Arbitrator Holds Termination for Non-Compliance with Hospital’s COVID-19 Vaccination Policy Reasonable After Four Weeks, Awards No Remedy Where Hospital Terminated Sooner

Although the darkest days of the COVID-19 pandemic now seem to be behind us, disputes arising from its impact on workplaces continue to be heard and decided by courts and arbitrators across Canada. Recently, Arbitrator Robert J. Herman released his decision in Lakeridge Health v. CUPE, Local 6364, a matter involving several grievances arising from the employer’s introduction of a mandatory COVID-19 vaccination policy. Arbitrator Herman’s decision is notable in that it is the first arbitration decision in Ontario to consider the reasonableness of termination of employment as a consequence for non-compliance with a hospital’s mandatory COVID-19 vaccination policy during the pandemic.

Background

Lakeridge Health (the “Hospital”) is comprised of five hospitals, four Emergency Departments, and more than 20 community health care locations. The Hospital employs thousands of individuals at any given time. CUPE (the “Union”) is one of the trade unions representing employees at the Hospital. Some of the job classifications falling under its purview include Registered Practical Nurses, Clerks, Service Associates, Personal Support Workers, Screeners and Secretaries.

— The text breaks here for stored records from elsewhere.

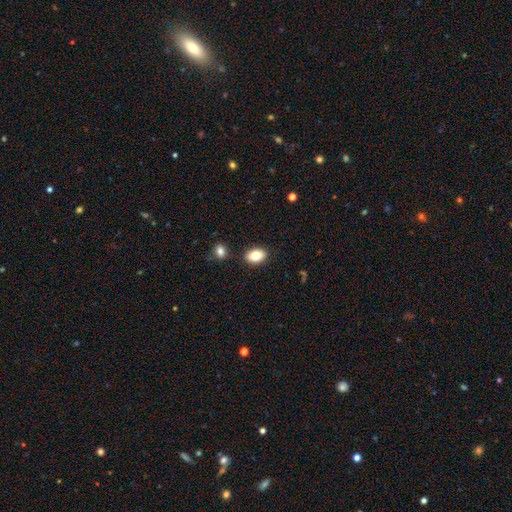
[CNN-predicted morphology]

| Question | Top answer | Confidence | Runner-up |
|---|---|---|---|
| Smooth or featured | smooth | 82% | featured or disk (10%) |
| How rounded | in between | 85% | round (13%) |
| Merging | none | 87% | minor disturbance (8%) |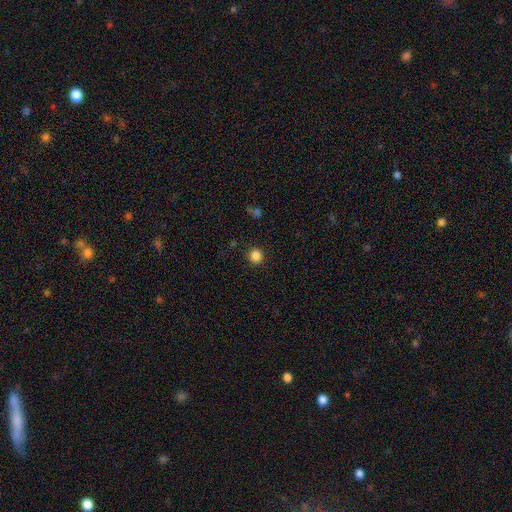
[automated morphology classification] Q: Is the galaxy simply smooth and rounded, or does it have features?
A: smooth — 85%.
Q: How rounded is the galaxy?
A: round — 90%.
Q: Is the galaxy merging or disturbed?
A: none — 91%.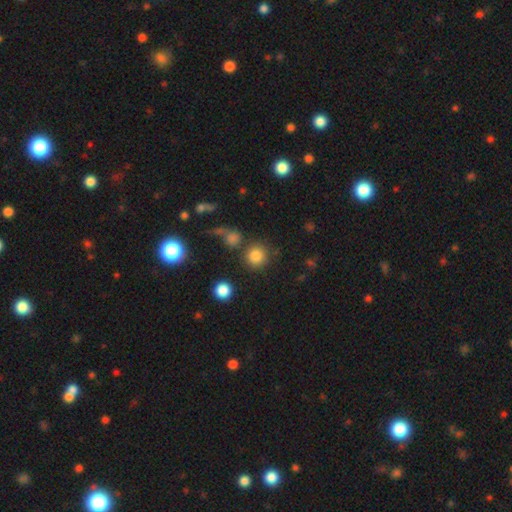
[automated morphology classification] Smooth or featured? Predicted: smooth (p=0.81). How rounded? Predicted: round (p=0.92). Merging? Predicted: none (p=0.77).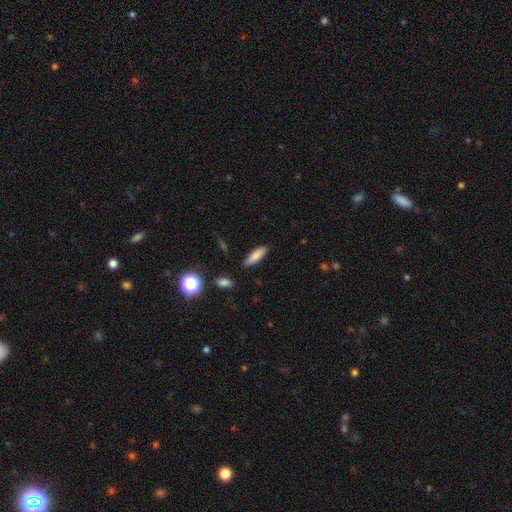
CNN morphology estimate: smooth 82%, featured or disk 9%, star or artifact 8%. Down the decision tree: how rounded — in between (55%); merging — none (86%).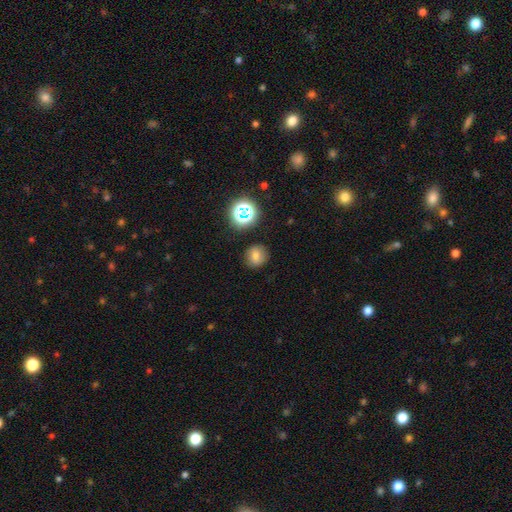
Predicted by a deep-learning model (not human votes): smooth-or-featured: smooth: 70% | star or artifact: 20% | featured or disk: 10%
  how-rounded: round: 85% | in between: 14% | cigar-shaped: 1%
  merging: none: 87% | minor disturbance: 8% | major disturbance: 3% | merger: 2%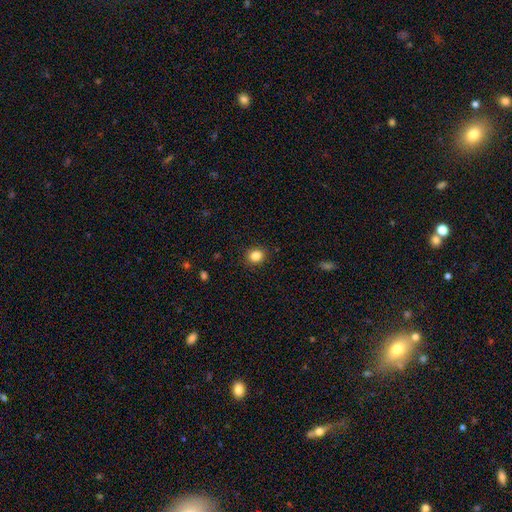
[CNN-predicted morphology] A smooth galaxy with no disk features (84%) that is round (73%).

Vote fractions:
- Smooth or featured? smooth: 84% / star or artifact: 11% / featured or disk: 5%
- How rounded? round: 73% / in between: 26% / cigar-shaped: 1%
- Merging? none: 90% / minor disturbance: 7% / major disturbance: 2% / merger: 1%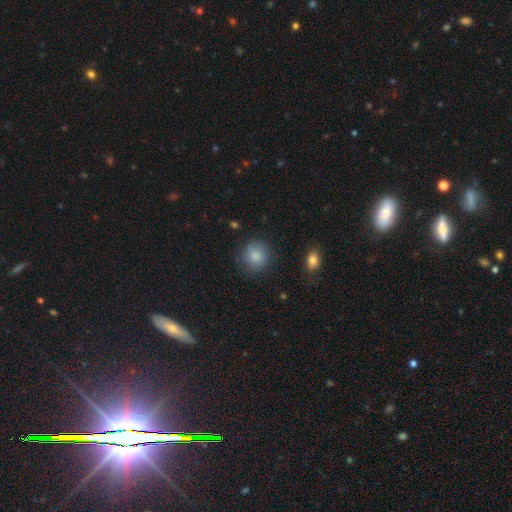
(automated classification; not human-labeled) Smooth or featured? smooth (86%)
How rounded? round (87%)
Merging? none (83%)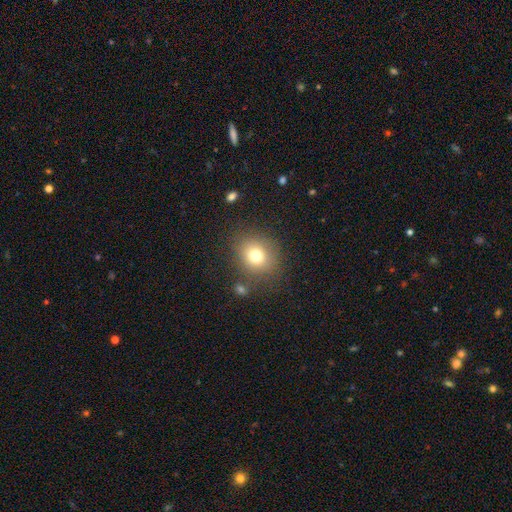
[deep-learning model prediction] This is likely a smooth galaxy (75%). How rounded: likely round (76%). Merging: likely none (79%).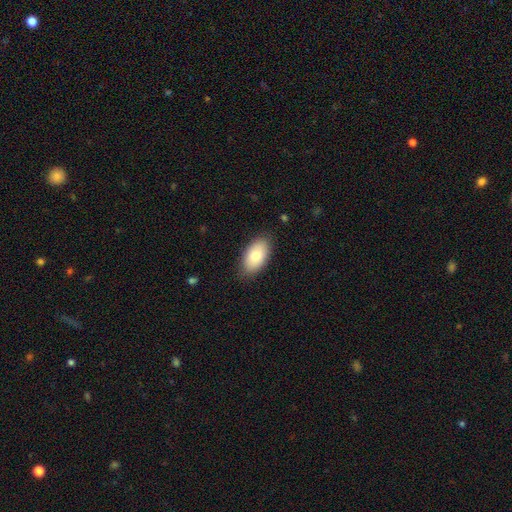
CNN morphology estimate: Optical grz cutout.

On June 23, 2021, the Hospital introduced the first iteration of its COVID-19 vaccination policy (the “June Policy”). The June Policy required employees to attest to their vaccination status and recommended that employees become vaccinated. Employees who either refused to disclose their vaccination status or did not provide proof of vaccination (without a valid medical exemption) were required to participate in an educational program about vaccination. The June Policy indicated that unvaccinated employees could be required to take alternate precautions to prevent the transmission of COVID-19, and contemplated the possibility that such employees might be reassigned or placed on a leave of absence during outbreaks. A few months after the June Policy was first implemented, the Hospital also instituted a requirement for unvaccinated employees to undergo regular Rapid Antigen Testing (or “RAT”) as an added layer of protection.

By early September 2021, senior staff at the Hospital had recommended to its senior management team that a mandatory COVID-19 vaccination policy be adopted in place of the June Policy. They had further recommended that a component of this new policy should provide for the termination of employees who remain unvaccinated after being placed on an unpaid leave of absence. This specific recommendation was made for a multitude of reasons but in the end, it all essentially boiled down to the Hospital’s concern that it would not be able to continue providing services to the public if it had to hold the jobs of unvaccinated employees open indefinitely while they remained on an unpaid leave of absence.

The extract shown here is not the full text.